One group of prominent editors sticks to the maxims on the page "Be
cruel" (
http://de.wikipedia.org/wiki/Wikipedia:Sei_grausam ). This is
not meant literally, but in the sense of Larry Sanger:
To attract and retain the participation of experts, there would have
to be little patience for those who do not understand or agree with
Wikipedia's mission, or even for those pretentious mediocrities who
are not able to work with others constructively and recognize when
there are holes in their knowledge (collectively, probably the most
disruptive group of all). A less tolerant attitude toward disruption
would make the project more polite, welcoming, and indeed open to
the vast majority of intelligent, well-meaning people on the Internet.
--Larry Sanger
Refering to this "meme" (it's not a guideline), users have - undisputed
by the community - been blocked for "disturbing good authors from
writing articles". Leads to blocking and banning customs. The german
wikipedia has no arbitration committee. A poll to establish one has not
reached a necessary majority, the community divided about the question.

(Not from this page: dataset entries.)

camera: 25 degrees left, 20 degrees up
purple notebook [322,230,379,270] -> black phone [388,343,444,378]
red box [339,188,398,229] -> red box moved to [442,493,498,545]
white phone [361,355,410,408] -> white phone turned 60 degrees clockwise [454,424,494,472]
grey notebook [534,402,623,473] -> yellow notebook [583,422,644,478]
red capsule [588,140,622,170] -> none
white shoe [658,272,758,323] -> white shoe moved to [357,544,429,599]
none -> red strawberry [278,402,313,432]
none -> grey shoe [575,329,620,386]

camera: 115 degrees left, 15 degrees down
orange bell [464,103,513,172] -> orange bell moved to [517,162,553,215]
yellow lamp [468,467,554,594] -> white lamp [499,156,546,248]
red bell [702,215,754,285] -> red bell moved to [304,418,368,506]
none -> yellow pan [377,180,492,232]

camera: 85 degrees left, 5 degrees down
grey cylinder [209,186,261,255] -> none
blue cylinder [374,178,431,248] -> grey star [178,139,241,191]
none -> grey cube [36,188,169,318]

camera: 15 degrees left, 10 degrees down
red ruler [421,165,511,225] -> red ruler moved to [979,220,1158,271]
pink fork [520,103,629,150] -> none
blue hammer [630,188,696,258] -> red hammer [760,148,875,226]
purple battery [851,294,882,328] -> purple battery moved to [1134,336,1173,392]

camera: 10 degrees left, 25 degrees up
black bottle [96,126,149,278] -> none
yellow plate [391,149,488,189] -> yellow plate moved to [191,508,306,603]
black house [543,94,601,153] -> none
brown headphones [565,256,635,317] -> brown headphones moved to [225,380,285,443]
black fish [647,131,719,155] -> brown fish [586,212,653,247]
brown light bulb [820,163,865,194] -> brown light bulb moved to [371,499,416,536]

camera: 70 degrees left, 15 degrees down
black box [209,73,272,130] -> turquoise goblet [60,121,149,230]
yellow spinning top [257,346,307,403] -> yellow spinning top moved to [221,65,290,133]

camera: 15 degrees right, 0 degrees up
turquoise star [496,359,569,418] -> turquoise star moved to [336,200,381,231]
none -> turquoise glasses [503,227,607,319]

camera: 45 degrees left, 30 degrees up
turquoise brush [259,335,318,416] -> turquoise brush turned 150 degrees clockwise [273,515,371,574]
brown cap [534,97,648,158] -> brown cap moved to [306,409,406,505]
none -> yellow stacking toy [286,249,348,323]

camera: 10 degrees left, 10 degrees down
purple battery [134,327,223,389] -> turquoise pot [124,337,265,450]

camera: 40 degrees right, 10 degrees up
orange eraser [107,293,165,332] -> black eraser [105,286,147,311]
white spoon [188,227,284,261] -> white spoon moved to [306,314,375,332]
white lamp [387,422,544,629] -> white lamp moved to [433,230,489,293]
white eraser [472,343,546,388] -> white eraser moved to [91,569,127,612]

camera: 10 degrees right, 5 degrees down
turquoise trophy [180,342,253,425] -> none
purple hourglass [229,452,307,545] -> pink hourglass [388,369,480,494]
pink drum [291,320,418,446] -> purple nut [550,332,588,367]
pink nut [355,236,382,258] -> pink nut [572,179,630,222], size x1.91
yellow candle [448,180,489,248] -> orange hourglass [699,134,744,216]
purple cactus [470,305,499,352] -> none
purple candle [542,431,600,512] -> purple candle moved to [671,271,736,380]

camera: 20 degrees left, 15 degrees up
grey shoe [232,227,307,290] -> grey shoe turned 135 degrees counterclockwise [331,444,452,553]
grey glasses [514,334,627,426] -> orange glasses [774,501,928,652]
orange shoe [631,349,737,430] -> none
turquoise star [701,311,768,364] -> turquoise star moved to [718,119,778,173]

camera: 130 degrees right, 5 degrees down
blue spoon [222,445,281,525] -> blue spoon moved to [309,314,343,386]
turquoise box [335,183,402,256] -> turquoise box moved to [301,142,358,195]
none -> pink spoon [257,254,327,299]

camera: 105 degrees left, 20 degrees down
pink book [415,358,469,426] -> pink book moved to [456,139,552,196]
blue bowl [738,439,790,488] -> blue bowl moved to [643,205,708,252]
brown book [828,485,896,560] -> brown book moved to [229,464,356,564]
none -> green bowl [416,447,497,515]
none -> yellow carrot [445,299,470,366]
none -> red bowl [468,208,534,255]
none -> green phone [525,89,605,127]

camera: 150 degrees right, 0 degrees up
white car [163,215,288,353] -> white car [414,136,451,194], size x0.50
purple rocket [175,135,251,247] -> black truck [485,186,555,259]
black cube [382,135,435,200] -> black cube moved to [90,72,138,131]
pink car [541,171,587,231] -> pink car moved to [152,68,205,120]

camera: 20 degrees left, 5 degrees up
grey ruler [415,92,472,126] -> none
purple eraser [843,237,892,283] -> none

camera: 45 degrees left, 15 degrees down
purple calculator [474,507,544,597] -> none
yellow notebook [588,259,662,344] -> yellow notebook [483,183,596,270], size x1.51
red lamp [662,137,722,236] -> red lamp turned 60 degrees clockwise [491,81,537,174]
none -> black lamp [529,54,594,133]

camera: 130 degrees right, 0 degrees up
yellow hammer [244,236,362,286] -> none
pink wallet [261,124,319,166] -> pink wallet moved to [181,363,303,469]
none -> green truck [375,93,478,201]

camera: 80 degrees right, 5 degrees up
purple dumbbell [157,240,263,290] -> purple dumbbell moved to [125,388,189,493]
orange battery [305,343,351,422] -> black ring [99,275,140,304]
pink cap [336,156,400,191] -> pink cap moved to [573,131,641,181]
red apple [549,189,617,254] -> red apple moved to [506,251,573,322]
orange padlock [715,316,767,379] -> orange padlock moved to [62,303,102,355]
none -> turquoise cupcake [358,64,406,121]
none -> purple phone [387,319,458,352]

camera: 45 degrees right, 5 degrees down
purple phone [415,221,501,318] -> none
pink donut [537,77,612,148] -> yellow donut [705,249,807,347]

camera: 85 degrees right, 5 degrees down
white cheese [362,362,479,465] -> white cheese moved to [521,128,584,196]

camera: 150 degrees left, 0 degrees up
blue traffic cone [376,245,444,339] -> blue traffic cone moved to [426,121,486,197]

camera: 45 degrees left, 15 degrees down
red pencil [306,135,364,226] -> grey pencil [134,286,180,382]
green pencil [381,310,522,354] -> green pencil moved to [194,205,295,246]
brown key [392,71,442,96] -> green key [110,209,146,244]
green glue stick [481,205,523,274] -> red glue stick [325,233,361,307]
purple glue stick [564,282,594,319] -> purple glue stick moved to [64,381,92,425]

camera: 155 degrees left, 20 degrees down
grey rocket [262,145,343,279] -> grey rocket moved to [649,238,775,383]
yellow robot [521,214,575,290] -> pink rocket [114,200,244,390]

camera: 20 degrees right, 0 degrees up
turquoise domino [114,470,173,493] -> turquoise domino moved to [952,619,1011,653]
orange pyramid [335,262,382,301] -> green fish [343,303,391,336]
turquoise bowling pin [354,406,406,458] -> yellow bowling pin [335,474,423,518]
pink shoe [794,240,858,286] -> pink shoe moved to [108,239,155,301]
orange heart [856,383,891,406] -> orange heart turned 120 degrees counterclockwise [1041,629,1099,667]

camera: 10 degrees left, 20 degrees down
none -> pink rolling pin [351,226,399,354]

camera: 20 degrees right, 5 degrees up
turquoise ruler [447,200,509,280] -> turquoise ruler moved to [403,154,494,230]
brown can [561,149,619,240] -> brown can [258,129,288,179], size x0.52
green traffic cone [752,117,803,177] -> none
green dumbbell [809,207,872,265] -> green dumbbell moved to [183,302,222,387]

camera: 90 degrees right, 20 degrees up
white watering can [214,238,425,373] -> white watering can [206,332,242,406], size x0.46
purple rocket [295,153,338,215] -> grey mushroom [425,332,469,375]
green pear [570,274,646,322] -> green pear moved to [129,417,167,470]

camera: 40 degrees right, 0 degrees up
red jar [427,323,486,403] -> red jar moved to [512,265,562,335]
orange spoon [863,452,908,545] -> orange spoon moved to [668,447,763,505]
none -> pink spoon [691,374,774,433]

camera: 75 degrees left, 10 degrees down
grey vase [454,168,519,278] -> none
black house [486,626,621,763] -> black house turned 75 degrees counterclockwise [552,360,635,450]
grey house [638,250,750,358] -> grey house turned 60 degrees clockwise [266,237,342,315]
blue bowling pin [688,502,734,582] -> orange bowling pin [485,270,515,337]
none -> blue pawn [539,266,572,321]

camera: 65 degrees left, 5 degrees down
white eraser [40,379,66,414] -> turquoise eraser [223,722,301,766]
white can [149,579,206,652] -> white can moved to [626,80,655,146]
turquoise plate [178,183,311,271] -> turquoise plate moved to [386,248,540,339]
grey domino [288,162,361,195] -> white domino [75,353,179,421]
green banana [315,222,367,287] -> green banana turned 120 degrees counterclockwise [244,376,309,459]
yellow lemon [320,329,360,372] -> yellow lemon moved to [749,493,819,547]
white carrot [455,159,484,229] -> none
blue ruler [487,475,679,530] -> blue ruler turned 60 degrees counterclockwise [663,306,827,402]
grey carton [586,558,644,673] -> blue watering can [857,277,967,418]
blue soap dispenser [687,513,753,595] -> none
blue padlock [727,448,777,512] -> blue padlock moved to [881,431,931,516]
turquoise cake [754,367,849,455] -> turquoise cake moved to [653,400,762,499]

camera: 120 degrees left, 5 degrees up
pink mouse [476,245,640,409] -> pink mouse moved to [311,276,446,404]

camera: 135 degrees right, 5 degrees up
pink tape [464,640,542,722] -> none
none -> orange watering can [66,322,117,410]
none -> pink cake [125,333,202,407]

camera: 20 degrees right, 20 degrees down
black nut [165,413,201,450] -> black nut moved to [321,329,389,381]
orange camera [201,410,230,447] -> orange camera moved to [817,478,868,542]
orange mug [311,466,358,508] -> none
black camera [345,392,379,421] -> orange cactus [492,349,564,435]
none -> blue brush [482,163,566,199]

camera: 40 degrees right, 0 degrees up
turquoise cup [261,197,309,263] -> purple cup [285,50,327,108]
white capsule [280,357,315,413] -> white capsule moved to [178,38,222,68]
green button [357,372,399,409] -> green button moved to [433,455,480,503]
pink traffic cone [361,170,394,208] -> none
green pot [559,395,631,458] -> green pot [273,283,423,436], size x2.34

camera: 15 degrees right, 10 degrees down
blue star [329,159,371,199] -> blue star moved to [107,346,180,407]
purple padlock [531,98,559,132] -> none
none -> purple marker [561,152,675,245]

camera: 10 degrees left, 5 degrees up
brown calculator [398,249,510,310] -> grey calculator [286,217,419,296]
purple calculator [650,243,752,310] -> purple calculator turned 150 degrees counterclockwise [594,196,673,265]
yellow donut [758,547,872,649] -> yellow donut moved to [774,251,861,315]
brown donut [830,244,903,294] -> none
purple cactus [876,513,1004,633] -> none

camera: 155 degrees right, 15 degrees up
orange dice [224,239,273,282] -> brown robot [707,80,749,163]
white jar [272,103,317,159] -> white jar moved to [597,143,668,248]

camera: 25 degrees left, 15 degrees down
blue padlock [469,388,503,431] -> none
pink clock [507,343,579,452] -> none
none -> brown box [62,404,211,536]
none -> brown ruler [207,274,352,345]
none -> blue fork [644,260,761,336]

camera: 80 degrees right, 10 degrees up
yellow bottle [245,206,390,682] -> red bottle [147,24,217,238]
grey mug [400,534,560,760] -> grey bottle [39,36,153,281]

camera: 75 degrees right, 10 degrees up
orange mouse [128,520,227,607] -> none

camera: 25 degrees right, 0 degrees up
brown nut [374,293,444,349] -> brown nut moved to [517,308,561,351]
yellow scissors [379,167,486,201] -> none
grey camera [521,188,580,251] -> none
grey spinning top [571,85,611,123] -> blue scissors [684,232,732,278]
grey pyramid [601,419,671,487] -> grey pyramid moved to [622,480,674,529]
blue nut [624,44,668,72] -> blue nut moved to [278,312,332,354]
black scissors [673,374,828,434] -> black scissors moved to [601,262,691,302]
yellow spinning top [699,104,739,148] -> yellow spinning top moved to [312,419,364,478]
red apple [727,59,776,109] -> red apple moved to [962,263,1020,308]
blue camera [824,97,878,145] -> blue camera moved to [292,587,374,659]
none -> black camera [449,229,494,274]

Long term bans are decided by a community vote, short term bans are
pronounced at the individual admin's own discretion. If another admins
thinks a ban too harsh, he may shorten or lift it. Wheel wars about such
issues are rare, though.
Wikipedia namespace. This topic probably comes closest to Stan's
assumption of "Ordnung". Personally, I love the Wikipedia namespace in
the English Wikipedia. There is so much to discover, so many obscure,
interesting or funny pages. However, without counting, I have the
impression that en has many many more pages in this namespace than de.
When I look in
http://en.wikipedia.org/wiki/Category:Wikipedia_style_guidelines I find
a huge number of good advices, guides for almost everything (hey, even a
whole page for how to set dashes). The number of german pages is much
lower. Pages in the Wikipedia namespace are routinely scrutinized if
they are really necessary and often merged into existing ones or
deleted.
http://de.wikipedia.org/wiki/Wikipedia:WikiProjekt_Usability/Übersicht
is a rather complete overview of all important documentation pages.
Last point of this long mail: the impressive german projects like the
printed wikireaders, the DVD, the writing contest with big media echo
etc. In my opinion, these are due to several factors:
1) the independence of the german community from Jimbo and the Wikimedia
Foundation. The English Wikipedia is very much a monarchy, with people
looking to Jimbo for advice and guidance. The german wikipedia had and
has nobody with Jimbo's authority. People had to deal with the fact that
there is no ultimate appeal. This has consequences for the social
structure (which evolved to what I'd characterize as a meritocracy with
a few prominent and influential editors) but also for the possibility to
realize such projects. People had to act on their own, so they did it.
2) Personal dedication and leadership of individual Wikipedians. Most
projects were team work, but there was usually one person who invested
much more work than the others. The driving force behind Wikipedia
academy in June is one editor, Frank. The driving force behind many
successful initiatives like the writing contest is Achim Raschka. The
driving force behind the Wikipedia exhibition were Frank for the
organisation and me for the realization. The WikiReaders were produced
by individuals. etc.
3) For the DVD and WikiPress: the luck to find a good partner company
which is crazy enough to take up the accompanying risks and whose bosses
and employees "grok" the Wiki way. The first thing Vlado, one of the
Directmedians, did after the first CD was finally ready for production
was to expand the article Reggae to double its size - at 3 o'clock at
night. Just to relax...
So much for a comparison between English and German Wikipedia. I noticed
that I wrote much more about de, as I know the project much better.
Maybe someone else could add more facts about en. I'm placing this text
also on
http://en.wikipedia.org/wiki/User:Elian/comparison - feel free
to edit and add comments there (and of course fix my bad english ;-).